Art History/Visual Culture

ShiPu Wang

ShiPu Wang specializes in twentieth-century visual culture and theory in the North American and global contexts, with a focus on historical debates on race and nationalism in pre-WWII American art. He is one of a small group of scholars who have done extensive work on rediscovering and reexamining the art of prewar American artists of Asian descent as a way to historicize and advance our contemporary discussion of identity politics in American art and culture. His work also incorporates sociopolitical histories and critical theories, including feminist, postcolonial and critical race theories. With secondary specializations in modern Asian/Chinese art, Professor Wang's scholarship is interdisciplinary and has an underlying global perspective.

Professor Wang is a prolific writer. His publications have appeared in peer-reviewed journals both in English and Chinese, including American Art, the scholarly journal by the Smithsonian American Art Museum (Spring 2008); the special "Art and Cultural Institutions" issue of AAPI Nexus by the Asian American Studies Center at University of California, Los Angeles (Winter/Spring 2007); Yishu-Journal of Contemporary Chinese Art (Winter 2003); and several issues of Journal of Aesthetic Education, the official publication of the Taiwan National Center for Arts Education. In the past decade, Professor Wang has also served as an art critic, columnist, and journalist for several international magazines, such as Art & Collection and Esquire Taipei. He continues to publish bilingually, for he believes a 21st-century scholar must engage the global scholarly community and be an active, contributing member in it.

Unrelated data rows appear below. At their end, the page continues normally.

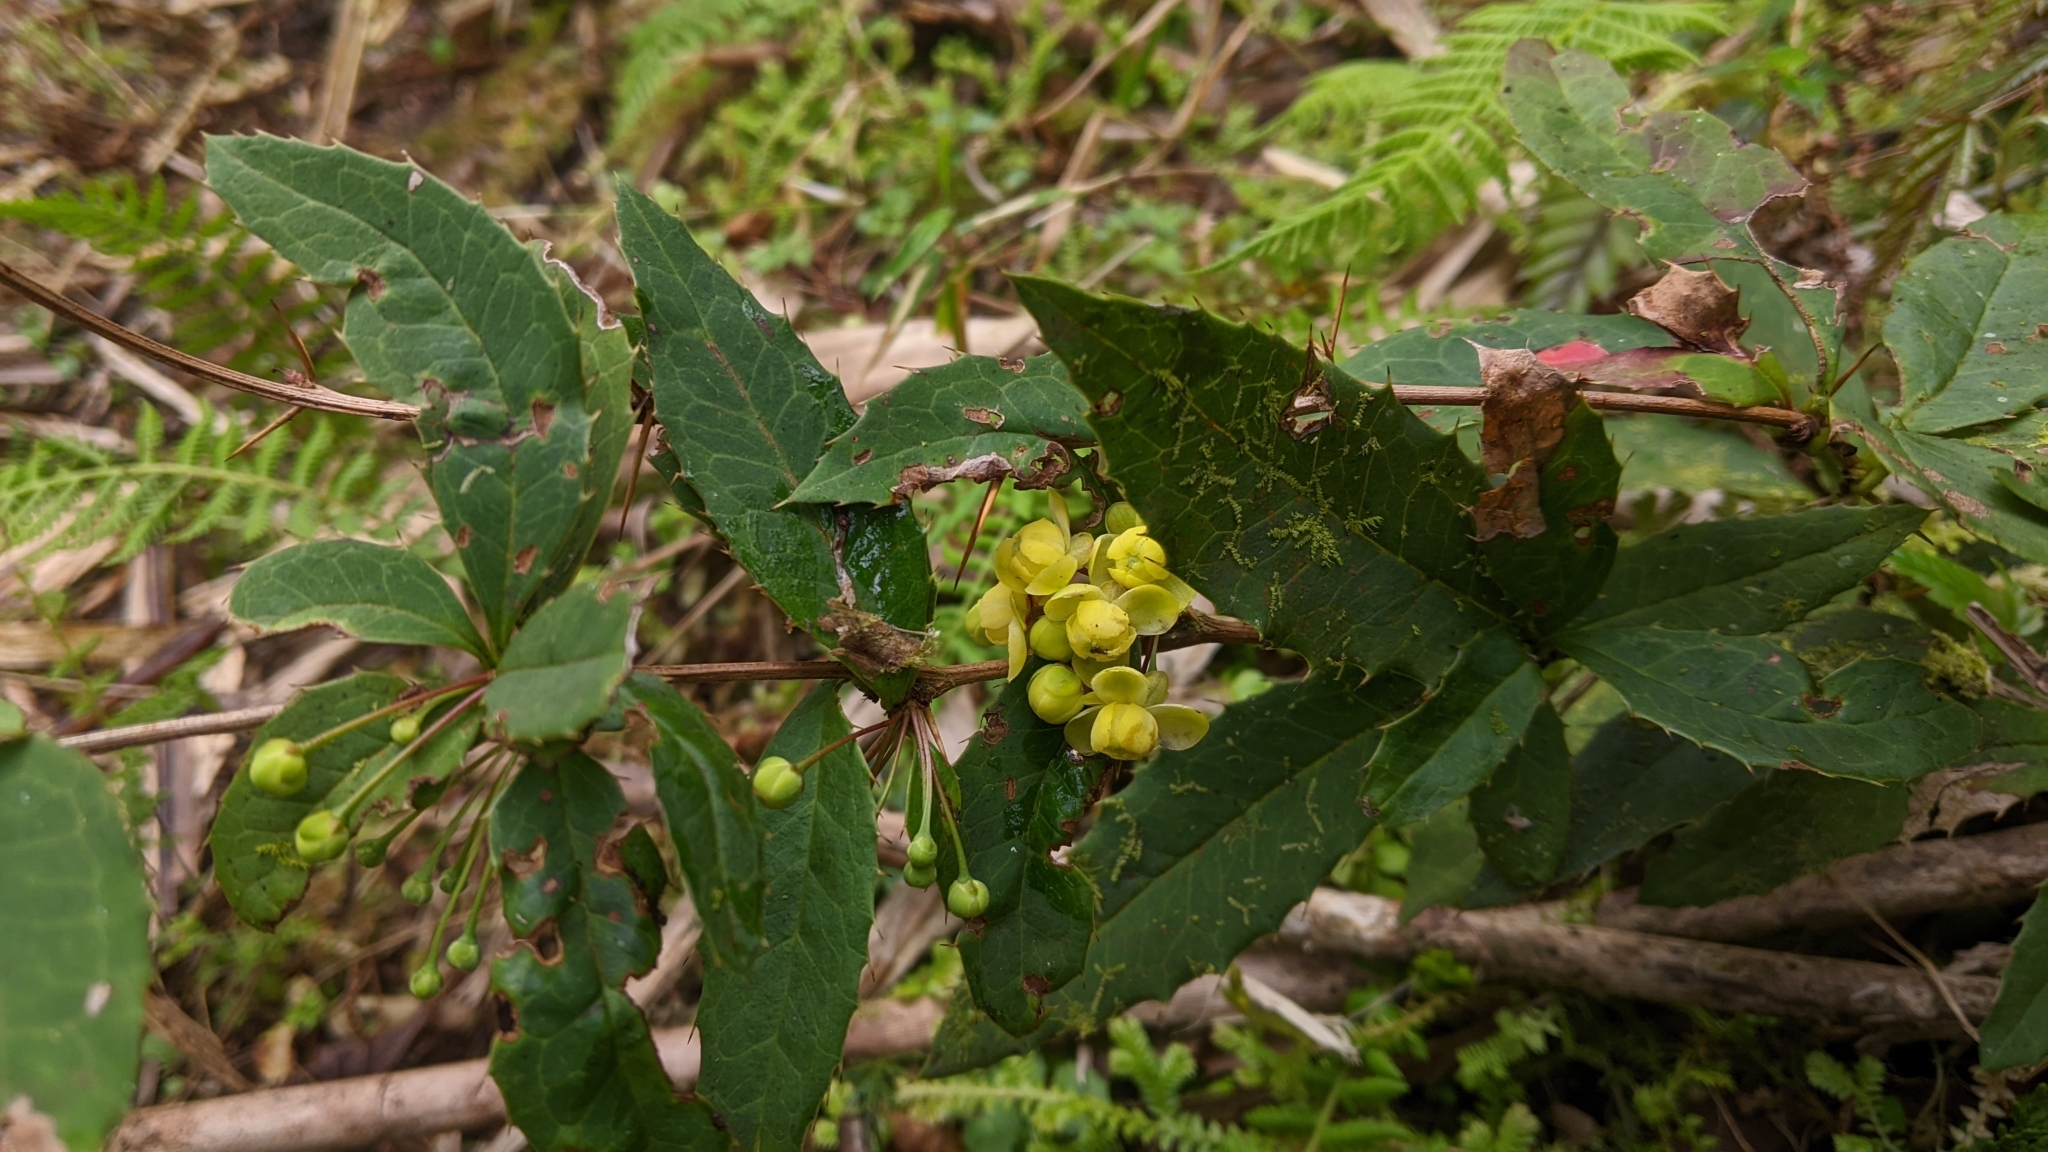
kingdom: Plantae
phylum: Tracheophyta
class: Magnoliopsida
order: Ranunculales
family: Berberidaceae
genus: Berberis
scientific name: Berberis morii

For more information, please visit his website: faculty.ucmerced.edu/swang7

Music Studies

Kevin Fellezs

Kevin Fellezs joins a small but growing band of fusion (jazz-rock/funk) music scholars. Drawing on insights from critical race and popular music studies, he hears 1970s fusion as sounding out - representing, articulating, performing - multiply-positioned identity, particularly salient within contemporary debates concerning cultural belongings, collective identities and musical traditions. His work on Hawaiian ki ho'alu (slack key guitar) focuses on Hawaiian identity in relation to representations of Hawaiian-ness as they circulate in the discursive sound world of ki ho'alu music, musicians, and audiences. He also maintains an interest in the intersections between African American and Asian American musicians and music cultures. His work is fundamentally concerned with the relationship of musician to musical discourse - how is musical expression described, inscribed and prescribed within that relationship and what limits or expands the descriptions, inscriptions and prescriptions of a particular musical/discursive moment?

Professor Fellezs has an article, "Emergency! Race and Genre in Tony Williams's Lifetime," appearing in the May 2008 issue of Jazz Perspectives. He also has a chapter, "Silenced But Not Silent: Asian Americans and Jazz," in the anthology, Alien Encounters: Asian Americans and Popular Culture (Duke University Press, 2007). His article, "Wise Guy Opera: Music for Sopranos" appeared in This Thing of Ours: Investigating the Sopranos (Columbia University Press, 2002). He is currently completing a manuscript on fusion music tentatively titled Chameleon: Fusion Music and Hybrid Identity.